Clustered Index Scan

Question

Clustered Index Scan

bebe022476

SSC Enthusiast

Points: 146
More actions
January 20, 2016 at 2:30 pm

#307904

How to optimise the following query, it's doing a Clustered Index Scan (Clustered).
select document.DocumentID as 'document.document.id',
document.DocFolderID as 'document.document.folderID',
document.FileName as 'document.document.description',
document.FileSize as 'document.document.fileSize',
document.ModifiedDate as 'document.document.modifiedDate',
document.TableName as 'document.document.tableName',
document.EntityCode as 'document.document.entityCode'
from Document where (DocFolderID = 1) and (EntityCode is null OR (TableName='Employee' AND EntityCode='xxxxxx')) AND PublishToWeb='1'
(12 row(s) affected)
Table 'Document'. Scan count 1, logical reads 2842, physical reads 0, read-ahead reads 0, lob logical reads 0, lob physical reads 0, lob read-ahead reads 0.

Viewing 10 posts - 1 through 10 (of 10 total)

You must be logged in to reply to this topic. Login to reply

TheSQLGuru SSC Guru Points: 134017 More actions · Answer 1

bebe022476 (1/20/2016)
How to optimise the following query, it's doing a Clustered Index Scan (Clustered).
select document.DocumentID as 'document.document.id',
document.DocFolderID as 'document.document.folderID',
document.FileName as 'document.document.description',
document.FileSize as 'document.document.fileSize',
document.ModifiedDate as 'document.document.modifiedDate',
document.TableName as 'document.document.tableName',
document.EntityCode as 'document.document.entityCode'
from Document where (DocFolderID = 1) and (EntityCode is null OR (TableName='Employee' AND EntityCode='xxxxxx')) AND PublishToWeb='1'
(12 row(s) affected)
Table 'Document'. Scan count 1, logical reads 2842, physical reads 0, read-ahead reads 0, lob logical reads 0, lob physical reads 0, lob read-ahead reads 0.

1) ORs are very difficult for the optimizer to get right. Consider a compound statistic on the columns involved.

2) Much more importantly, why do you think the optimizer should NOT be doing a table scan? That can very well be the most efficient way to access a given table.

Best,
Kevin G. Boles
SQL Server Consultant
SQL MVP 2007-2012
TheSQLGuru on googles mail service

Gail Shaw SSC Guru Points: 1004514 More actions · Answer 2

Table definition, index definitions and execution plan please.

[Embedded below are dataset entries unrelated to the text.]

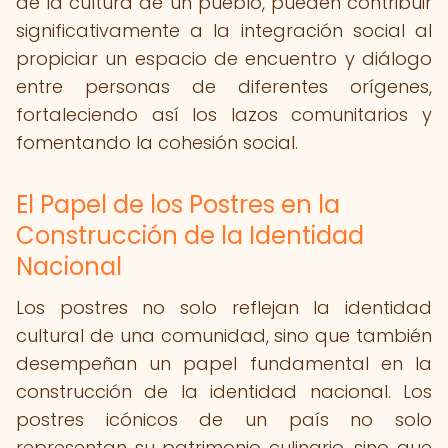
de la cultura de un pueblo, pueden contribuir
significativamente a la integración social al
propiciar un espacio de encuentro y diálogo
entre personas de diferentes orígenes,
fortaleciendo así los lazos comunitarios y
fomentando la cohesión social.
El Papel de los Postres en la
Construcción de la Identidad
Nacional
Los postres no solo reflejan la identidad
cultural de una comunidad, sino que también
desempeñan un papel fundamental en la
construcción de la identidad nacional. Los
postres icónicos de un país no solo
representan su patrimonio culinario, sino que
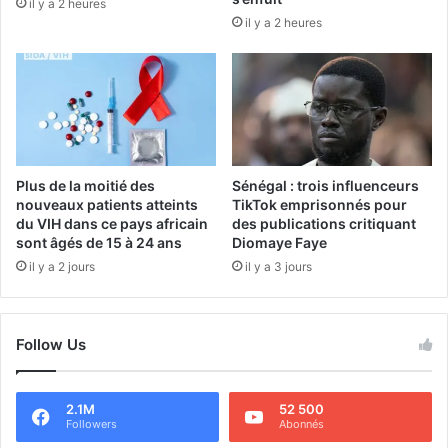
il y a 2 heures
il y a 2 heures
Plus de la moitié des
Sénégal : trois influenceurs
nouveaux patients atteints
TikTok emprisonnés pour
du VIH dans ce pays africain
des publications critiquant
sont âgés de 15 à 24 ans
Diomaye Faye
il y a 2 jours
il y a 3 jours
Follow Us
2.1M
52 500
Followers
Abonnés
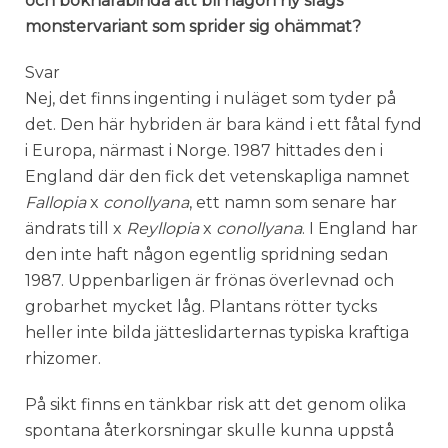
och bokharabinda att bli någon ny slags
monstervariant som sprider sig ohämmat?
Svar
Nej, det finns ingenting i nuläget som tyder på
det. Den här hybriden är bara känd i ett fåtal fynd
i Europa, närmast i Norge. 1987 hittades den i
England där den fick det vetenskapliga namnet
Fallopia
x
conollyana
, ett namn som senare har
ändrats till x
Reyllopia
x
conollyana
. I England har
den inte haft någon egentlig spridning sedan
1987. Uppenbarligen är frönas överlevnad och
grobarhet mycket låg. Plantans rötter tycks
heller inte bilda jätteslidarternas typiska kraftiga
rhizomer.
På sikt finns en tänkbar risk att det genom olika
spontana återkorsningar skulle kunna uppstå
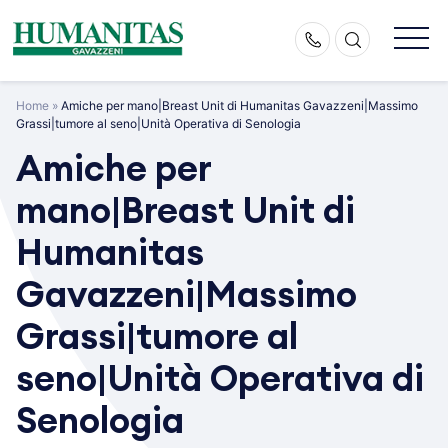
Skip
to
content
Home
»
Amiche per mano|Breast Unit di Humanitas Gavazzeni|Massimo
Grassi|tumore al seno|Unità Operativa di Senologia
Amiche per
mano|Breast Unit di
Humanitas
Gavazzeni|Massimo
Grassi|tumore al
seno|Unità Operativa di
Senologia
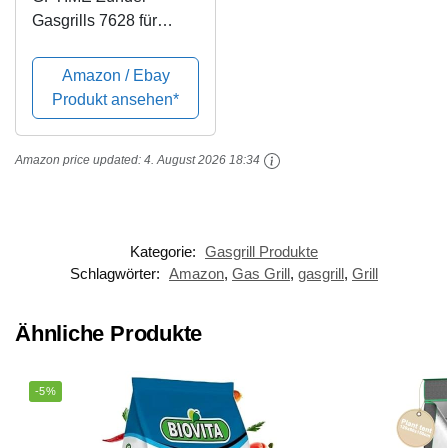
Gasgrills 7628 für
Weber Genesis 310,
320 (Generation 1
Amazon / Ebay
Serie mit vorderen
Produkt ansehen*
Brennerknöpfen),
Elektronischer
Amazon price updated:
4. August 2026 18:34
Zündungskit
Kategorie:
Gasgrill Produkte
Schlagwörter:
Amazon
,
Gas Grill
,
gasgrill
,
Grill
Ähnliche Produkte
-5%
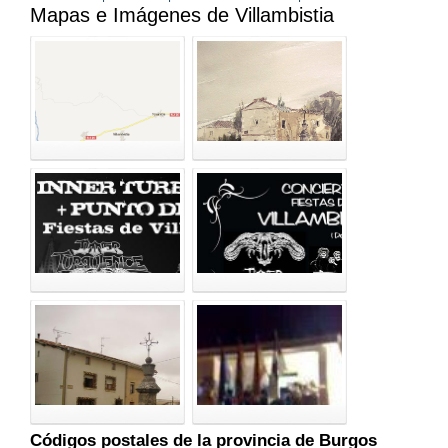
Mapas e Imágenes de Villambistia
Códigos postales de la provincia de Burgos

But first, is the query really a problem?

Gail Shaw
Microsoft Certified Master: SQL Server, MVP, M.Sc (Comp Sci)
SQL In The Wild: Discussions on DB performance with occasional diversions into recoverability

We walk in the dark places no others will enter
We stand on the bridge and no one may pass

Eirikur Eiriksson SSC Guru Points: 182951 More actions · Answer 3

bebe022476 (1/20/2016)
How to optimise the following query, it's doing a Clustered Index Scan (Clustered).
select document.DocumentID as 'document.document.id',
document.DocFolderID as 'document.document.folderID',
document.FileName as 'document.document.description',
document.FileSize as 'document.document.fileSize',
document.ModifiedDate as 'document.document.modifiedDate',
document.TableName as 'document.document.tableName',
document.EntityCode as 'document.document.entityCode'
from Document where (DocFolderID = 1) and (EntityCode is null OR (TableName='Employee' AND EntityCode='xxxxxx')) AND PublishToWeb='1'
(12 row(s) affected)
Table 'Document'. Scan count 1, logical reads 2842, physical reads 0, read-ahead reads 0, lob logical reads 0, lob physical reads 0, lob read-ahead reads 0.

What is the problem?

😎

Eirikur Eiriksson SSC Guru Points: 182951 More actions · Answer 4

GilaMonster (1/20/2016)
Table definition, index definitions and execution plan please.
But first, is the query really a problem?

Sorry Gail, didn't see your post, makes mine look kind of daft:-P

😎

Hugo Kornelis SSC Guru Points: 64790 More actions · Answer 5

Here's my standard pattern for optimizing a query that needs OR. It might give you two index seeks instead of an index scan, but only if there are usable indexes. And then it might still not be faster - sometimes a scan is the fastest way to get what you need. And less than 3000 logical reads is usually not a big deal.

SELECT bla bla

FROM Document

WHERE DocFolderID = 1

AND PublishToWeb='1'

AND EntityCode IS NULL

UNION ALL

SELECT bla bla

FROM Document

WHERE DocFolderID = 1

AND PublishToWeb='1'

AND TableName='Employee'

AND EntityCode='xxxxxx'

-- AND EntityCode IS NOT NULL -- Not needed in this case because of EntityCode = 'xxxxx', but required if conditions are not mutually exclusive

;

Hugo Kornelis, SQL Server/Data Platform MVP (2006-2016)
Visit my SQL Server blog: https://sqlserverfast.com/blog/
SQL Server Execution Plan Reference: https://sqlserverfast.com/epr/

bebe022476 SSC Enthusiast Points: 146 More actions · Answer 6

HI Gail,

Here it is:

DocumentID(PK,int,not null)

DocFolderID(int,null)

PublishToWeb(bit,null)

Filename(varchar(100),null)

Filesize(int,null)

ModifiedDate(datetime,null)

TableName(varchar(40),null)

EntityCode(varchar(12),null)

I'm not sure how to attached the jpg screenshot here but the execution plan only has 100% Clustered Index Scan(Clustered) on [document],[pk_document] .

The job normally runs for 2 hours and since looking at optimising the job, this is only one of the expensive queries in the job.

Thanks for your help

TheSQLGuru SSC Guru Points: 134017 More actions · Answer 7

You are doing < 3000 page reads with this query. You could do that at floppy-disk speed (which many of my clients actually have for their IO performance!!) and STILL finish the query in maybe a few tens of seconds. This job of yours may have lots of problems but I cannot see how this one could be one of them - unless it is being blocked I suppose.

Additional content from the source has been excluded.